LA FAMILLE SEMIANYKI

La famille Semianyki

Teatr Semianyki
Mise en scène de la troupe.

Fou, déjanté, frappadingue, furieux, hilarant, extravagant, frénétique, irracontable, poétique, les superlatifs et autres termes nous manquent lorsqu’on assiste à un spectacle des célèbres clowns russes de la famille Semianyki. Dans celle-ci, on y trouve le père (Alexander Gusarov) porté sur la bouteille qui menace sans cesse de tout quitter, la mère (Olga Eliseeva) enceinte jusqu’aux yeux mais nullement gênée pour gesticuler dans tous les sens, et quatre insupportables moutards (Marina Makhaeva, Kasyan Ryvkin, Elena Sadkova et Yulia Sergeeva) qui ne souhaitent qu’une chose, trucider leurs parents pour gagner leur liberté.

La famille Semianyki, clowns sans gros nez rouge et sans masque est une création de la célèbre troupe du Teatr Licedei de St Pétersbourg, fondée par le légendaire clown russe Slava Polounine. Ayant depuis longtemps rangé l’Auguste et le Clown Blanc au rang de vieilleries pour enfants attardés, les comédiens fondateurs ont travaillé autour du mime pour atteindre une forme d’apothéose du genre. Les gestes, les mouvements, la mise en scène, les sons, la musique, la lumière, les effets de plateau, tout est façonné et réglé au millimètre, dans le détail le plus maniaque, de la première minute à la dernière sans aucun temps mort dans un spectacle de presque deux heures ! Un travail de titan qu’ils tournent désormais sur toute la planète.

Alexander Gusarov considère Charlie Chaplin comme un Dieu. On peut le comprendre. Expressifs, ayant banni la parole de leurs créations, la troupe parle le langage universel du corps comique, qui tire vers le slapstick (genre d’humour visuel impliquant une part de violence physique exagérée), le mime dément, l’absurde et aussi dans un bref instant le tragique crépusculaire.

Comment résumer en quelques mots l’inventivité débordante des comédiens, leur rythme sans faille, et leur extraordinaire précision gestuelle ? Il suffit de voir la scène culte dite du bâton de ski où le père tente par tous les moyens de boire une gorgée de vodka alors que ses bras étendus comme des ailes sont bloqués dans sa veste, pour réaliser l’ampleur de leur génie comique. Dans un inimaginable bric à brac d’accessoires en tous genres, de têtes de poupées coupées au verre qui se remplit de bière indéfiniment, la famille se déchaîne dans une succession de scènes toutes plus hilarantes les unes que les autres.

Pourtant dans ce joyeux capharnaüm, qui nous montre quelque part un pays aussi déglingué que ces personnages, tente de surnager l’idée même d’une famille normale dont le besoin des géniteurs est primordial à un semblant de sens dans l’existence.
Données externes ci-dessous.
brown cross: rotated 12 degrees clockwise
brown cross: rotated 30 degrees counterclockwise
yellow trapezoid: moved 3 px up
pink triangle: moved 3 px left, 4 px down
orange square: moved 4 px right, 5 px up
Le père joyeusement porté sur la bouteille ne semble pas assumer la charge de sa nombreuse et surexcitée progéniture. Sa valise est toujours à portée de main. Quand il claque la porte, épuisé et lassé par cette marmaille infernale à côté de laquelle la Famille Addams semble sous Valium, la scène s’assombrit, jusqu’à devenir lugubre. Un terrible moment de solitude s’ensuit où la mère, seule face à ses responsabilités voit ses enfants se recroqueviller autour d’elle, comme des chatons autour de leur génitrice.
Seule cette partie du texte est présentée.